Le jeudi 1er avril 2021

Dieu n’est pour rien dans la souffrance humaine, Damien. Et Il ne se délecte pas de notre souffrance physique, psychique et autre quand l’insupportable est quotidien et sans issue. Forcer quelqu’un à agoniser perpétuellement pendant des années, faire de l’acharnement thérapeutique sur quelqu’un qui a clairement manifesté son opposition à être prolongé artificiellement, c’est un crime. C’est d’une violence sans nom.
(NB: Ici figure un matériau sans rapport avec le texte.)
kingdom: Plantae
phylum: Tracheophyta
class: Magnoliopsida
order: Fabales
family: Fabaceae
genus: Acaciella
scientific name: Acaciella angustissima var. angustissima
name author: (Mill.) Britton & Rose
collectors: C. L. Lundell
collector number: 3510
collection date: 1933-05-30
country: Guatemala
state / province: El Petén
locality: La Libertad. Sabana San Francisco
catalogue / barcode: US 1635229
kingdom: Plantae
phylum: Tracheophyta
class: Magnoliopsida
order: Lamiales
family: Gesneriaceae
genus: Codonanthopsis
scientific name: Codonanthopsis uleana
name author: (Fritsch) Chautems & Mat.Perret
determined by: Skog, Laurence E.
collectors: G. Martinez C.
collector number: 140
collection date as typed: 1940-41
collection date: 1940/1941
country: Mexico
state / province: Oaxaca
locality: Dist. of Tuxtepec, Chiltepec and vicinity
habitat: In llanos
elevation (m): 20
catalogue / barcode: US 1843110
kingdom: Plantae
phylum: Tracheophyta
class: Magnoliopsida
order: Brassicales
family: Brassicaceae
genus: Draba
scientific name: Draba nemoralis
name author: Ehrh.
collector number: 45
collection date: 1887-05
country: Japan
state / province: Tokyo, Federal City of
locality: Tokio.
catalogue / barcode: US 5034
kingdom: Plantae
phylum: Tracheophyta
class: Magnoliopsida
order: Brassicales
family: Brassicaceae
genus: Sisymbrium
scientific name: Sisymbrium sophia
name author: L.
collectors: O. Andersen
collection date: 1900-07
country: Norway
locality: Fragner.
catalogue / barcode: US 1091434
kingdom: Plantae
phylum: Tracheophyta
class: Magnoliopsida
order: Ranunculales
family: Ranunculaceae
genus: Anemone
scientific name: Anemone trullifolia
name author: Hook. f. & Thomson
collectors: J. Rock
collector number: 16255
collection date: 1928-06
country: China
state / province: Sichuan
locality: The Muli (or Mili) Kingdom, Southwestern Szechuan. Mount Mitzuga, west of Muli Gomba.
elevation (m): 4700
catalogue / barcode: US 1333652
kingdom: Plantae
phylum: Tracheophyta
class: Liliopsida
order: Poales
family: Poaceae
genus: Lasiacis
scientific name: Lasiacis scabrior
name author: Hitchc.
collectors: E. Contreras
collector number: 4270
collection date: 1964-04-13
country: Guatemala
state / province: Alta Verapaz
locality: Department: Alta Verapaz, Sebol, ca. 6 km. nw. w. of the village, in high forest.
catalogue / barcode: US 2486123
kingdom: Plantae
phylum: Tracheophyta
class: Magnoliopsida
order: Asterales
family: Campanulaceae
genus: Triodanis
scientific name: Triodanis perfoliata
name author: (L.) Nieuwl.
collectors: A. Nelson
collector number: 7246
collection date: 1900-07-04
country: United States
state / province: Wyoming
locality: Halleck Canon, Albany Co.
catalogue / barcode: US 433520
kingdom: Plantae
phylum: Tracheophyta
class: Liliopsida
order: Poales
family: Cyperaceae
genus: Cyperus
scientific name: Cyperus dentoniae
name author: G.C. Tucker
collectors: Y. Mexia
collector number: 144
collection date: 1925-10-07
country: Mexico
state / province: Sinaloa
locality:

Chacun de nous a une résistance plus ou moins grande face à la douleur, à la souffrance quelle qu’elle soit. Quand l’insupportable est permanent, je ne crois pas que Dieu s’offusque de ce que la personne souhaite en terminer là pour l’expérience terrestre. Il sait que la personne est allée au bout de ce qu’elle pouvait endurer. Dieu est Amour Infini donc accueillera sa décision avec affection, quelle que soit celle-ci. Dieu ne juge pas. Et Jésus nous a donné un message d’Amour pour que nous puissions parvenir à une certaine émancipation vis à vis de diktats, de violences, d’abus. Dépasser les conventions sociales, nous affirmer dans notre unicité et notre différence aussi. Pour pouvoir donner notre pleine mesure aussi bien à nous-mêmes qu’aux autres et à notre environnement. Donc d’une certaine façon, nous naissons à nous-même par un éveil de conscience, un éveil spirituel aussi. Qui prend son temps et qui est différent suivant les gens. Ce n’est pas parce que quelqu’un décide de lui-même de partir de l’autre côté, que son existence terrestre n’a pas eu de sens et d’utilité et qu’il n’a pas donné sa pleine mesure d’amour tant qu’il a pu le faire. Il en va de même pour chaque être vivant. Et ça ne veut pas dire que Jésus ne nous a pas sauvés. Bien au contraire. Il nous a donné les codes pour nous accomplir à nous-mêmes et avec les autres durant notre passage sur terre, d’évoluer, de grandir dans tous les sens du terme et de nous offrir les uns aux autres ce que nous avons compris du parcours terrestre. C’est un immense cadeau. Même les anges n’ont pas eu droit à ça.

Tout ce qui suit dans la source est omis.